● **Available data**
++++++
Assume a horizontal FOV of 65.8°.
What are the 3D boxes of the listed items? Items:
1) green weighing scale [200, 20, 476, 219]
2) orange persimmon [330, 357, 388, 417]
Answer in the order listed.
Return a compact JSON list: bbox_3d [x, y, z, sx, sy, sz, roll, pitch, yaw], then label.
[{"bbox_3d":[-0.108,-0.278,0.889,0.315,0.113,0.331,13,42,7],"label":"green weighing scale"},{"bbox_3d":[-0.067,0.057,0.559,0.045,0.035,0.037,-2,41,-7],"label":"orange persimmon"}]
++++++
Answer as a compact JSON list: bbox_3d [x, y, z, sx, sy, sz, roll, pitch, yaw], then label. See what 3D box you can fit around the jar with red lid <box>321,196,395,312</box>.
++++++
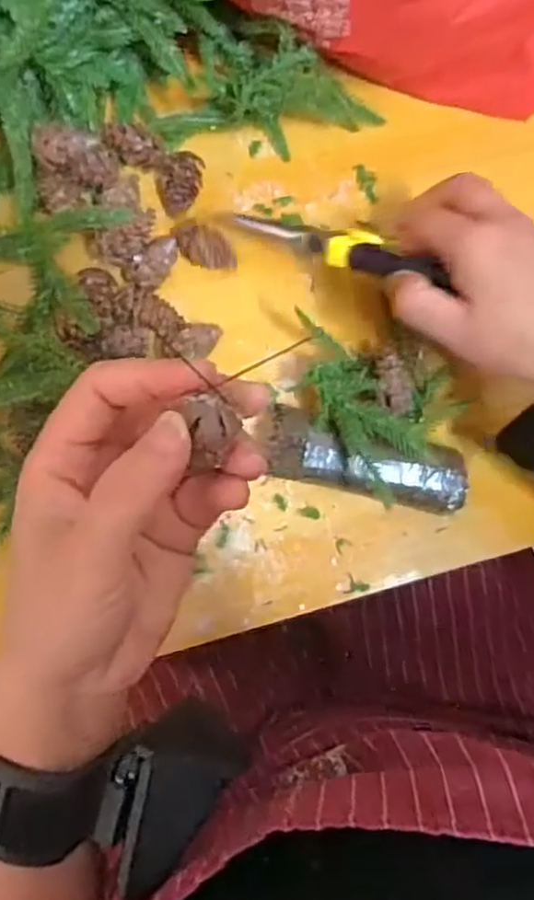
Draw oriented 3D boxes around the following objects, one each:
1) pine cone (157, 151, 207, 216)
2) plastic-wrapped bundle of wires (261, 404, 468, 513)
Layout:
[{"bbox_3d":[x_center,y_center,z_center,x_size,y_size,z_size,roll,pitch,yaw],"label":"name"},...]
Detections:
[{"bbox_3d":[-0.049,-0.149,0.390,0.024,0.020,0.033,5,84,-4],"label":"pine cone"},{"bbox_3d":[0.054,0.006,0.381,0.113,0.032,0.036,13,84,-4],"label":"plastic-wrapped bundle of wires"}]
++++++
● **Try it**
What lines in the entries above hold "boxes"? Copy every one.

● **Answer below**
What are the 3D boxes of the listed items? Items:
Draw oriented 3D boxes around the following objects, one each:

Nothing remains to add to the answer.